After two years of horrific fighting that has cost thousands of lives and left millions in need of aid in Africa’s second-most populous nation, the warring parties in Ethiopia declared on Wednesday that they have reached an agreement to put down their weapons.
After a little over a week of talks in South Africa, headed by the African Union, Prime Minister Abiy Ahmed‘s administration and Tigrayan rebels announced a surprising agreement that was applauded by the US, the UN, and others.
“We have agreed to permanently silence the guns and end the two years of conflict in northern Ethiopia,” the government and Tigray People’s Liberation Front (TPLF) said in a joint statement after marathon talks.
Nearly two years to the day after the war broke out in November 2020, Olusegun Obasanjo, the mediator for the African Union, proclaimed the breakthrough.
“Today is the beginning of a new dawn for Ethiopia, for the Horn of Africa and indeed for Africa as a whole,” he said.
“The two parties in the Ethiopian conflict have formally agreed to the cessation of hostilities as well as the systematic, orderly, smooth and coordinated disarmament,” Obasanjo said at a briefing in Pretoria.
They also agreed on a “restoration of law and order, restoration of services, unhindered access to humanitarian supplies, protection of civilians… among other areas of agreement”, he added.
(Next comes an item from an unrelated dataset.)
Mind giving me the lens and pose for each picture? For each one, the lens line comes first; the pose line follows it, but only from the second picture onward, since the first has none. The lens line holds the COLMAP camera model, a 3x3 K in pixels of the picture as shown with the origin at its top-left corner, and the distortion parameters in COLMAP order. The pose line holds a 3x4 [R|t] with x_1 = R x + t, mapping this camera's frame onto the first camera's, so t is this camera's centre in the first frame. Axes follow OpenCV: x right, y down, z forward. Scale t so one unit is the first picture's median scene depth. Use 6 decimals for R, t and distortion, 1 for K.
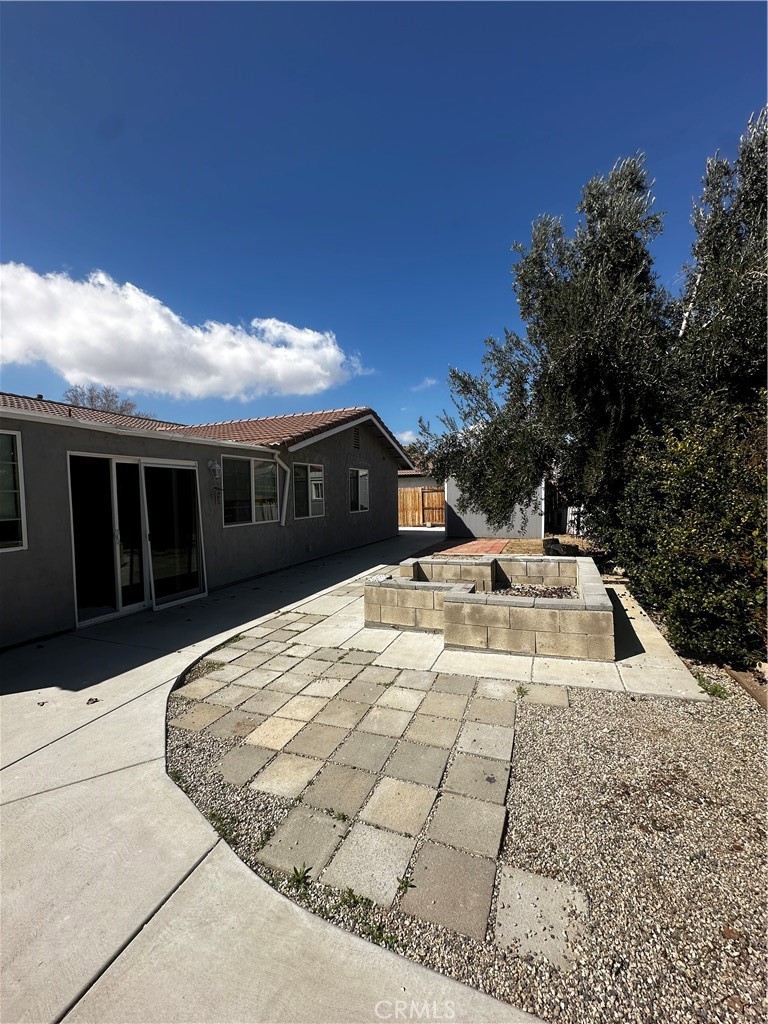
lens RADIAL K [[406.8, 0, 384.0], [0, 406.8, 512.0], [0, 0, 1]] dist [-0.000998, 0.000098]
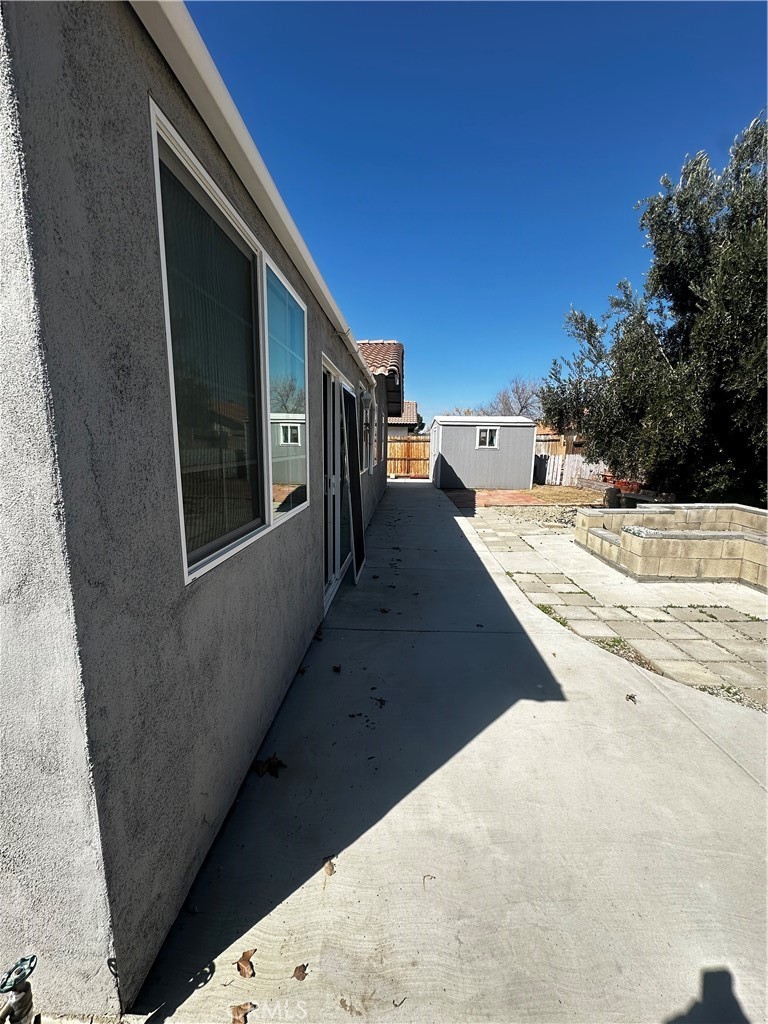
lens RADIAL K [[406.8, 0, 384.0], [0, 406.8, 512.0], [0, 0, 1]] dist [-0.000998, 0.000098]
pose [[0.952153, -0.028814, 0.304261, -0.908760], [-0.006658, 0.993354, 0.114907, 0.019954], [-0.305550, -0.111434, 0.945633, 0.321973]]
The deal’s monitoring to assure implementation was not immediately obvious, and Obasanjo made no mention of international or rebel calls for Eritrea’s feared army to leave the front lines.
‘Welcome first step’
Diplomatic efforts to bring Abiy’s administration and the TPLF to the bargaining table had taken on additional urgency when fighting resumed in late August, scuttling a five-month cease-fire that had permitted some relief into war-torn Tigray.
The discussions began last week on Tuesday and were set to go through Sunday, but they were extended.
They were the first formal talks between the two parties since the conflict’s inception, which raised questions about Ethiopia’s stability and the unstable Horn of Africa.
According to his spokesman Stephane Dujarric, UN Secretary-General Antonio Guterres praised Obasanjo’s announcement as “a welcome first step” that could “bring some solace” to millions of suffering civilians.
The United States also described it as an “important step towards peace”, with State Department spokesman Ned Price hoping it would lead to a “durable cessation of hostilities to set the stage for an end to human rights abuses and atrocities”.
The delegates in Pretoria emphasized that all parties must now uphold the deal, and Abiy himself expressed a “strong” commitment to seeing that it is carried out.
The head of the government team, Abiy’s national security adviser Redwan Hussein, praised the sides for their “constructive engagement to allow the country to put this tragic period of conflict behind us”.
Tigrayan delegation chief Getachew Reda said they were ready to “implement and expedite this agreement”, adding: “In order to address the pains of our people, we have made concessions because we have to build trust.”
The battle has displaced well over two million people from their homes and may have killed up to 500,000 people, according to US estimates.
Intense warfare has continued unabatedly in Tigray despite the Pretoria peace process, where government soldiers supported by the Eritrean army and local forces engaged in artillery bombardments and airstrikes to seize a number of towns from the rebels.
The conflict and the death toll among civilians caught in the crossfire had the international world increasingly alarmed.
When asked about Eritrea, former vice president of South Africa Phumzile Mlambo-Ngcuka, who was facilitating the talks, merely said: “These two parties (Ethiopia’s government and Tigrayan authorities) are not the only two groups that are relevant for peace to happen in Ethiopia.
“So we are entrusting them with the responsibility of going back home to socialise this agreement… to ensure that many more people embrace this agreement.”
The six million-person Tigray region has been without communications for the most of the conflict, is severely lacking in basic amenities, and has severe food, fuel, and medication shortages.
On November 4, 2020, the crisis broke out when Nobel Peace Prize winner Abiy ordered soldiers into Tigray after charging the local government TPLF with attacking federal army facilities.
Fighting broke out after months of simmering hostilities between Abiy and the TPLF, which had controlled Ethiopia’s government coalition for nearly three decades before he took office in 2018.